Phillip Smith

Open innovation challenges: do they work?

Over the last few weeks, we’ve been working hard to define the three questions that will define this year’s Knight-Mozilla News Technology open innovation challenges.

Think about that for a moment. We started with more than twenty different questions, gathered from conversations with our news partners, a number individuals who are innovating in the news-technology space, and the Mozilla community at large, and we have to narrow down that input to just three questions that will become challenges this year (and not embarrass ourselves along the way).

We’re almost there there.

In the meantime, I’ve been thinking about the role of challenges and competitions in innovation. There are a lot of organizations doing challenges out there: Knight Foundation, OpenIDEO, Challenge Post, Skild, and so on. It begs the question: Are challenges just a fad, or do they actually work?

Clearly, I think they work. It would be hard to be enthusiastic about the launch of the MoJo challenges later this month if I didn’t. But what I like about them is the unexpected, not the expected, results.

There are some obvious examples of success using competitions in the news-technology space: EveryBlock,, and MapBox, to name just a few. But there are some less well known stories that I’ve been thinking about, because I feel they represent the truly interesting thing about challenges…

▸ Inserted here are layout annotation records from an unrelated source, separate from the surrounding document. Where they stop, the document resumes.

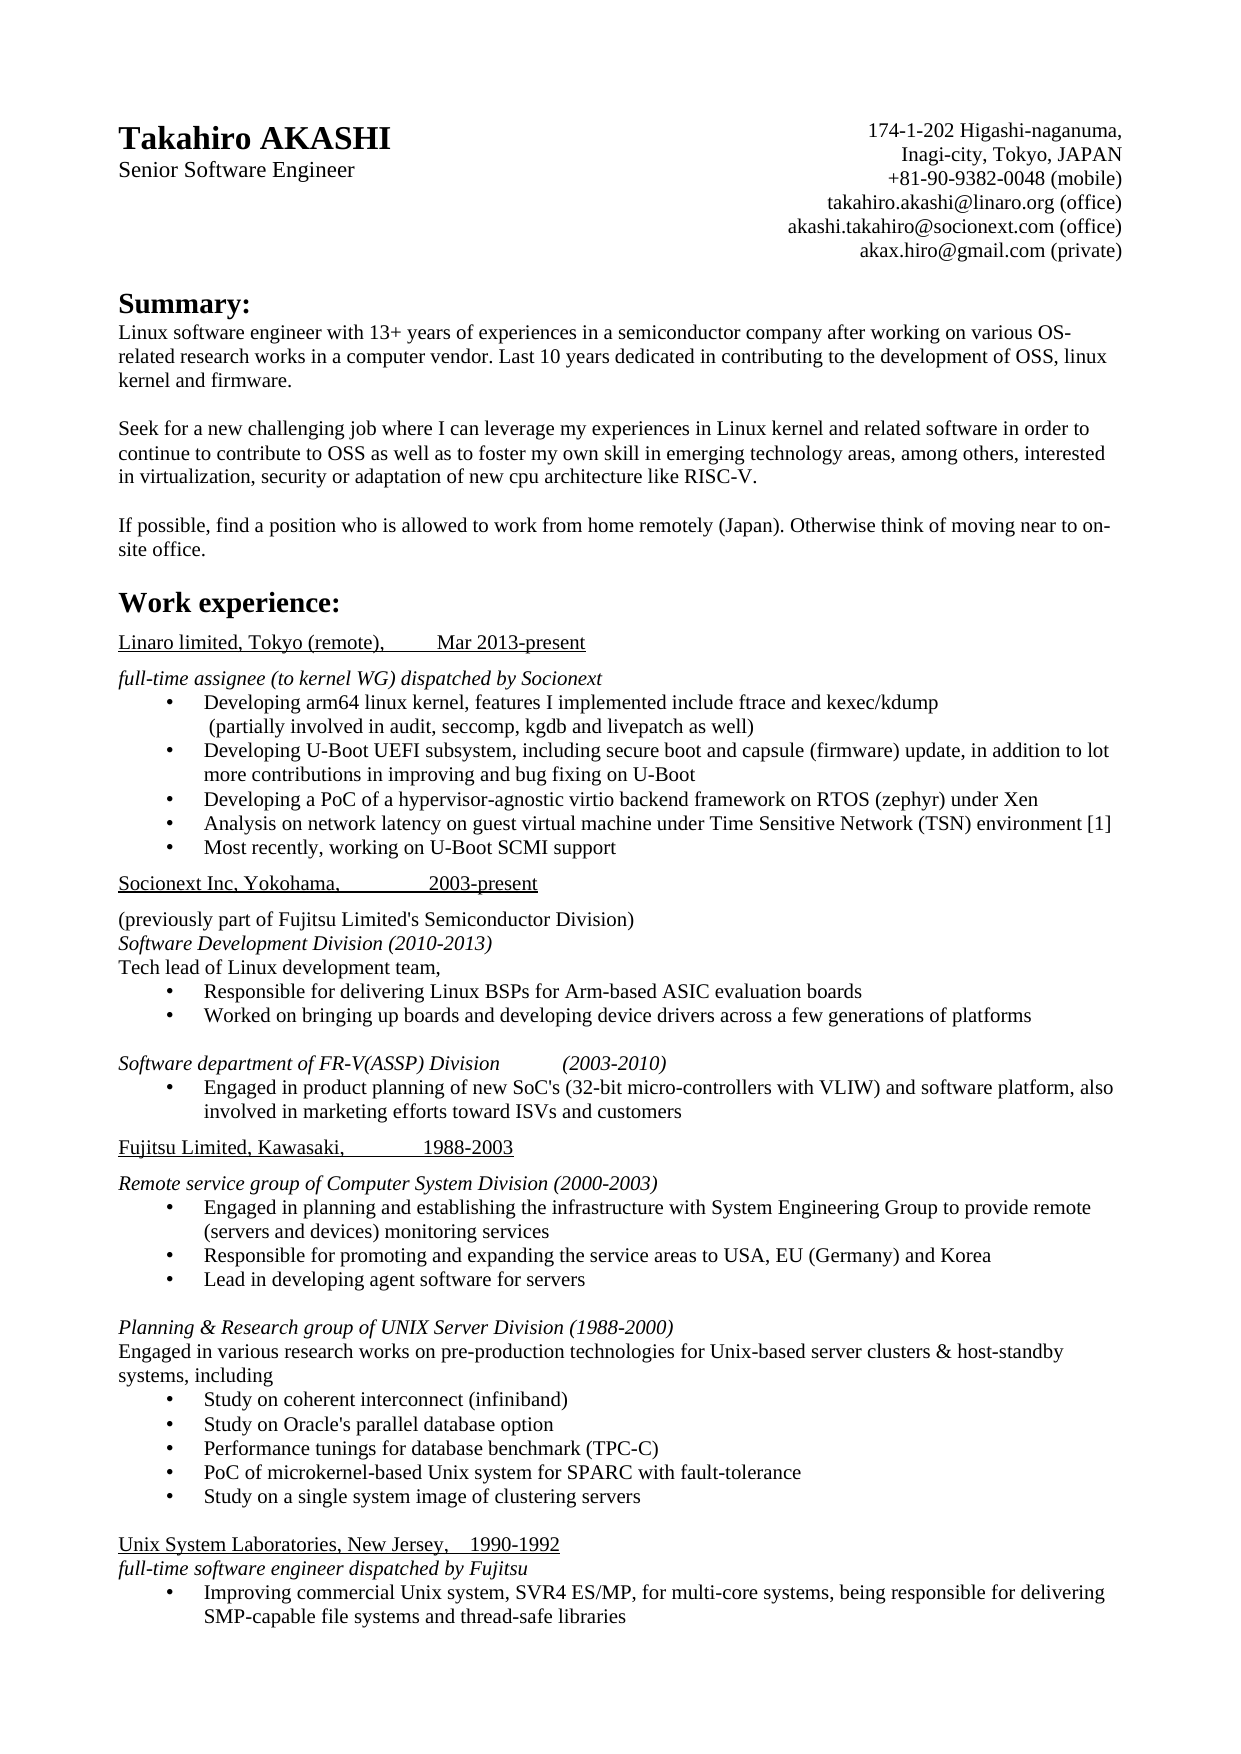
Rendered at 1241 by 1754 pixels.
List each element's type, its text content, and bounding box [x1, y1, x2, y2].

text Summary: [118, 287, 1122, 320]
list Developing arm64 linux kernel, features I implemented include ftrace and kexec/kdump (partially involved in audit, seccomp, kgdb and livepatch as well) [166, 690, 1122, 738]
text Software department of FR-V(ASSP) Division (2003-2010) [118, 1051, 1122, 1075]
list Performance tunings for database benchmark (TPC-C) [166, 1436, 1122, 1459]
list Study on a single system image of clustering servers [166, 1484, 1122, 1508]
text Software Development Division (2010-2013) [118, 931, 1122, 954]
text akashi.takahiro@socionext.com (office) [620, 214, 1122, 238]
text Unix System Laboratories, New Jersey, 1990-1992 [118, 1532, 1122, 1556]
text Fujitsu Limited, Kawasaki, 1988-2003 [118, 1135, 1122, 1159]
text Planning & Research group of UNIX Server Division (1988-2000) [118, 1315, 1122, 1339]
text +81-90-9382-0048 (mobile) [620, 166, 1122, 190]
list Most recently, working on U-Boot SCMI support [166, 834, 1122, 859]
list Responsible for delivering Linux BSPs for Arm-based ASIC evaluation boards [166, 979, 1122, 1003]
list Worked on bringing up boards and developing device drivers across a few generations of platforms [166, 1003, 1122, 1027]
text Senior Software Engineer [118, 156, 620, 183]
text full-time software engineer dispatched by Fujitsu [118, 1556, 1122, 1580]
text Work experience: [118, 585, 1122, 618]
list Improving commercial Unix system, SVR4 ES/MP, for multi-core systems, being responsible for delivering SMP-capable file systems and thread-safe libraries [166, 1580, 1122, 1628]
text Socionext Inc, Yokohama, 2003-present [118, 871, 1122, 894]
list Developing U-Boot UEFI subsystem, including secure boot and capsule (firmware) update, in addition to lot more contributions in improving and bug fixing on U-Boot [166, 738, 1122, 786]
list Engaged in product planning of new SoC's (32-bit micro-controllers with VLIW) and software platform, also involved in marketing efforts toward ISVs and customers [166, 1075, 1122, 1123]
list Study on coherent interconnect (infiniband) [166, 1387, 1122, 1411]
text (previously part of Fujitsu Limited's Semiconductor Division) [118, 906, 1122, 931]
text If possible, find a position who is allowed to work from home remotely (Japan). Otherwise think of moving near to on-site office. [118, 513, 1122, 561]
text 174-1-202 Higashi-naganuma, [620, 118, 1122, 142]
text full-time assignee (to kernel WG) dispatched by Socionext [118, 666, 1122, 690]
text Tech lead of Linux development team, [118, 954, 1122, 979]
text Seek for a new challenging job where I can leverage my experiences in Linux kernel and related software in order to continue to contribute to OSS as well as to foster my own skill in emerging technology areas, among others, interested in virtualization, security or adaptation of new cpu architecture like RISC-V. [118, 416, 1122, 488]
list Engaged in planning and establishing the infrastructure with System Engineering Group to provide remote (servers and devices) monitoring services [166, 1195, 1122, 1243]
text takahiro.akashi@linaro.org (office) [620, 190, 1122, 214]
list PoC of microkernel-based Unix system for SPARC with fault-tolerance [166, 1459, 1122, 1484]
list Developing a PoC of a hypervisor-agnostic virtio backend framework on RTOS (zephyr) under Xen [166, 786, 1122, 811]
text akax.hiro@gmail.com (private) [620, 238, 1122, 262]
list Responsible for promoting and expanding the service areas to USA, EU (Germany) and Korea [166, 1243, 1122, 1267]
text Takahiro AKASHI [118, 118, 620, 156]
text Linux software engineer with 13+ years of experiences in a semiconductor company after working on various OS-related research works in a computer vendor. Last 10 years dedicated in contributing to the development of OSS, linux kernel and firmware. [118, 320, 1122, 392]
text Engaged in various research works on pre-production technologies for Unix-based server clusters & host-standby systems, including [118, 1339, 1122, 1387]
text Linaro limited, Tokyo (remote), Mar 2013-present [118, 630, 1122, 654]
list Analysis on network latency on guest virtual machine under Time Sensitive Network (TSN) environment [1] [166, 811, 1122, 834]
list Study on Oracle's parallel database option [166, 1411, 1122, 1436]
list Lead in developing agent software for servers [166, 1267, 1122, 1291]
text Remote service group of Computer System Division (2000-2003) [118, 1171, 1122, 1195]
text Inagi-city, Tokyo, JAPAN [620, 142, 1122, 166]
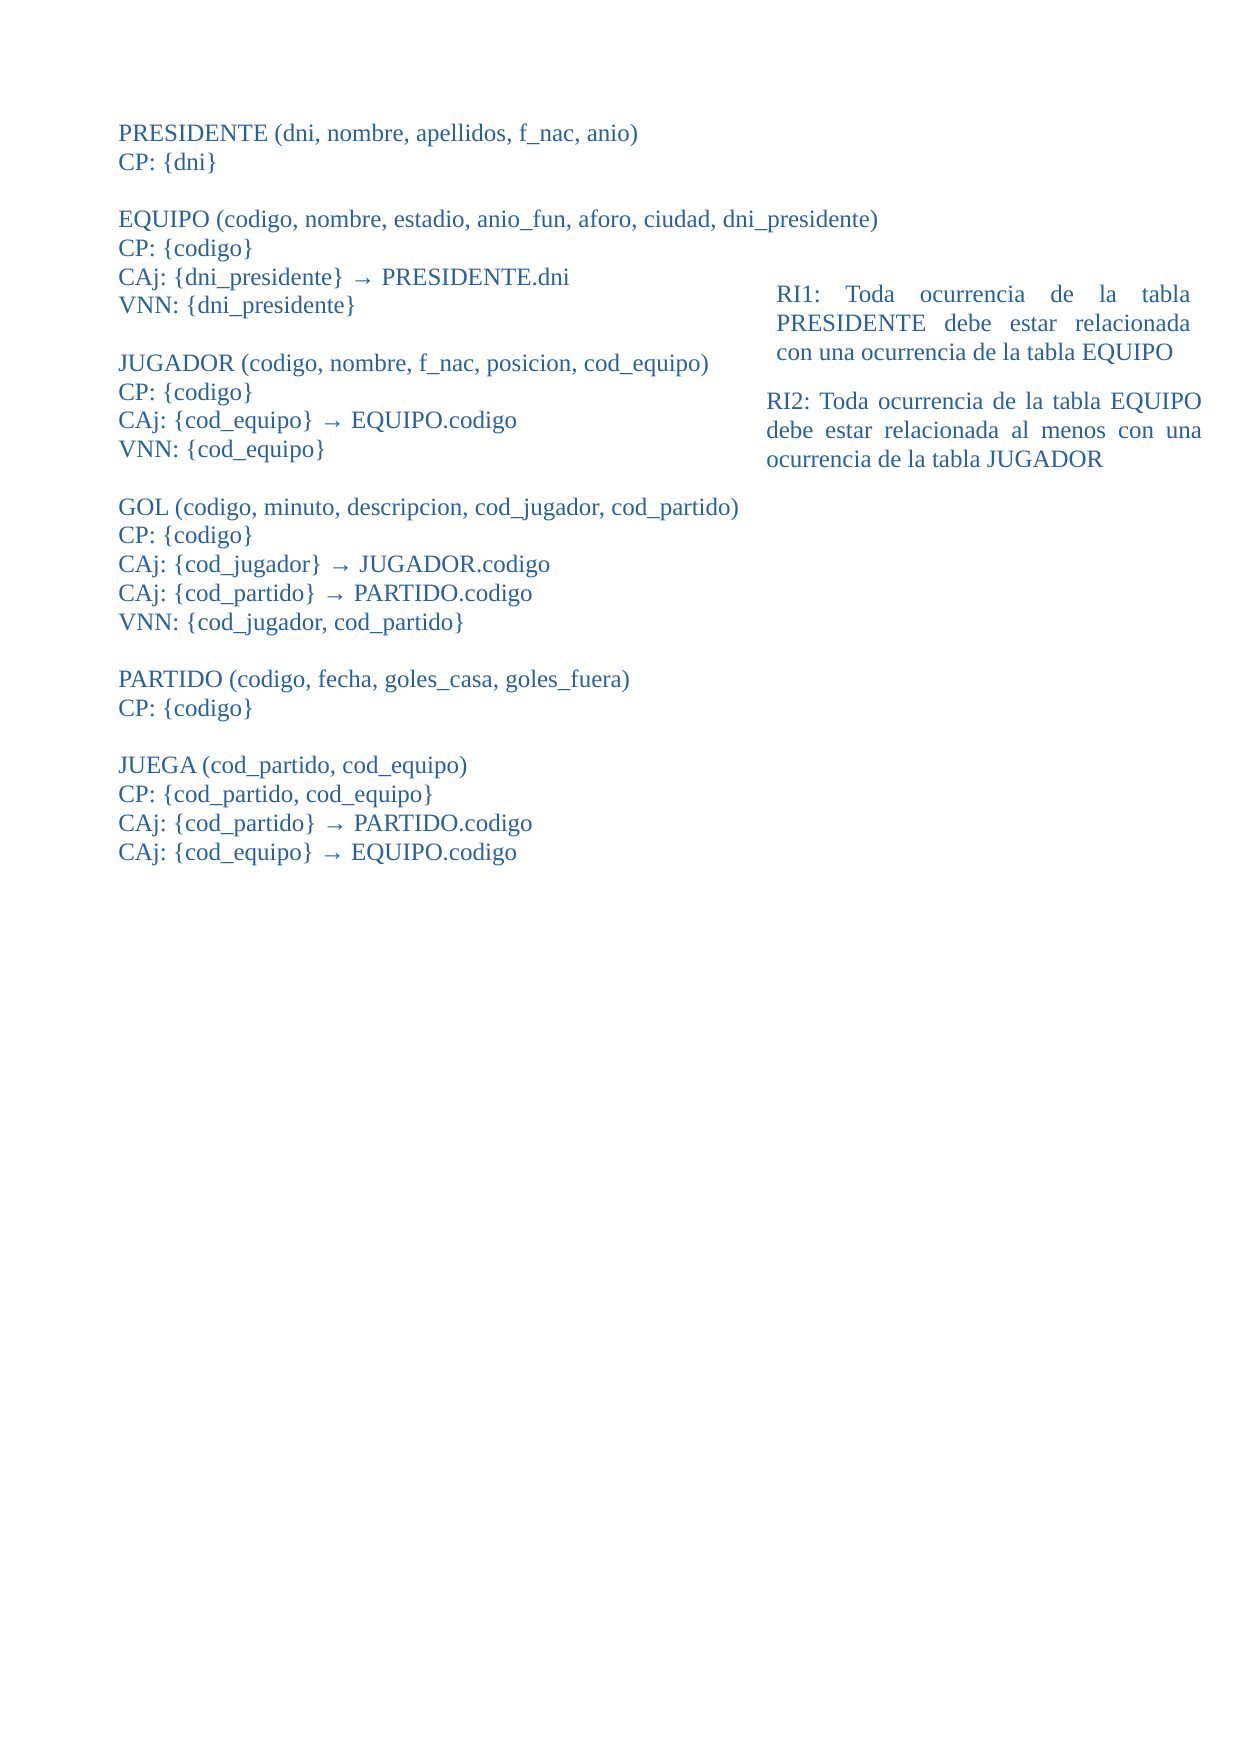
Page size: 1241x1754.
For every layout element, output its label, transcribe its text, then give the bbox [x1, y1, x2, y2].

text GOL (codigo, minuto, descripcion, cod_jugador, cod_partido) CP: {codigo} CAj: {cod_jugador} → JUGADOR.codigo CAj: {cod_partido} → PARTIDO.codigo VNN: {cod_jugador, cod_partido} [118, 492, 1122, 636]
text PARTIDO (codigo, fecha, goles_casa, goles_fuera) CP: {codigo} [118, 664, 1122, 751]
text EQUIPO (codigo, nombre, estadio, anio_fun, aforo, ciudad, dni_presidente) CP: {codigo} CAj: {dni_presidente} → PRESIDENTE.dni VNN: {dni_presidente} [118, 204, 1122, 319]
text CAj: {cod_partido} → PARTIDO.codigo CAj: {cod_equipo} → EQUIPO.codigo [118, 808, 1122, 866]
text JUEGA (cod_partido, cod_equipo) CP: {cod_partido, cod_equipo} [118, 751, 1122, 808]
text JUGADOR (codigo, nombre, f_nac, posicion, cod_equipo) CP: {codigo} CAj: {cod_equipo} → EQUIPO.codigo VNN: {cod_equipo} [118, 348, 1122, 463]
text PRESIDENTE (dni, nombre, apellidos, f_nac, anio) CP: {dni} [118, 118, 1122, 176]
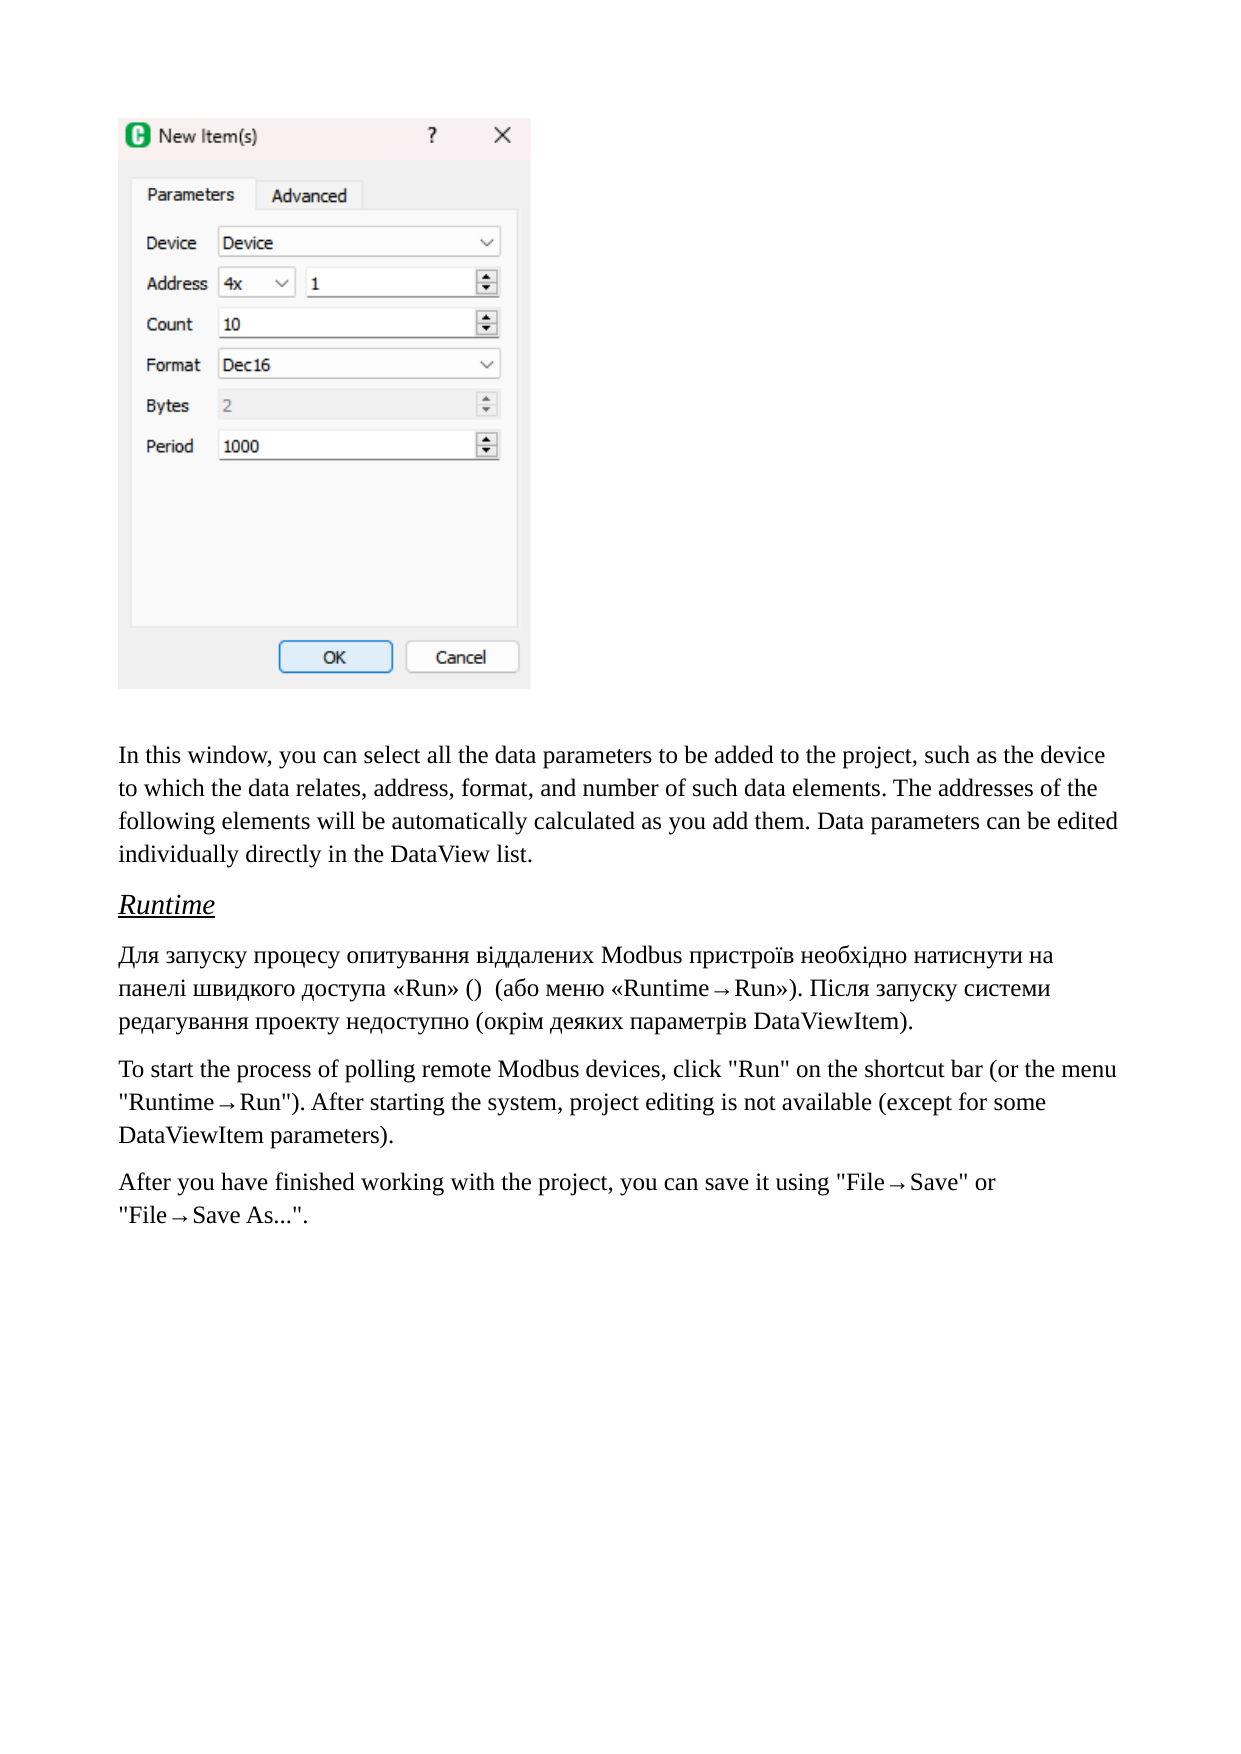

The first is from the Apps for America contest. For two years in a row, the Apps for America challenge was won by one person: Jeremy Ashkenas. Jeremy is an outlier – an astonishingly-prolific developer that has an enviable number open-source software projects to his name, including Coffeescript, Ruby-Processing, Backbone.js, and Underscore.js. When I spoke to Scott Klein at NICAR11, he mentioned that Jeremy’s success during the Apps for America contests was part of what put him on the radar of folks like Scott and Aron Pilhoffer – connections that would eventually lead Jeremy to Document Cloud.

More recently, yet more quietly, Dave Winer successfully used an open challenge to rapidly iterate his “river of news” and “minimal blogging tool” ideas. Dave used nothing more than a blog post with the challenge statement, examples of similar innovation, and a JSON feed with the data, and several people took up the challenge. Within days, if not hours, several submissions were posted back to Dave’s blog.

There you have it, two ends of a spectrum, and a few points in-between. Here are a few more pointers: Mozilla uses them, Ashoka uses them, and – heck – even Google uses them when it wants to send a robot to the moon. What more do you need to know?

Well, actually, there’s lots more to it than that, but I’ll leave it there. What do you think? If you have examples of challenges that worked, or failed, I want to hear about them.